Pull out each line of the material that contains the word "Mountains", and copy those lines.

(Saved entries)
________________________________________

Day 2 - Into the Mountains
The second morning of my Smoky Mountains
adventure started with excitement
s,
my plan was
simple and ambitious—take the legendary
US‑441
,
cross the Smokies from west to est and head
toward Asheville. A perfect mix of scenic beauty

________________________________________

▶ [TASK RESULT]:
Day 2 - Into the Mountains
The second morning of my Smoky Mountains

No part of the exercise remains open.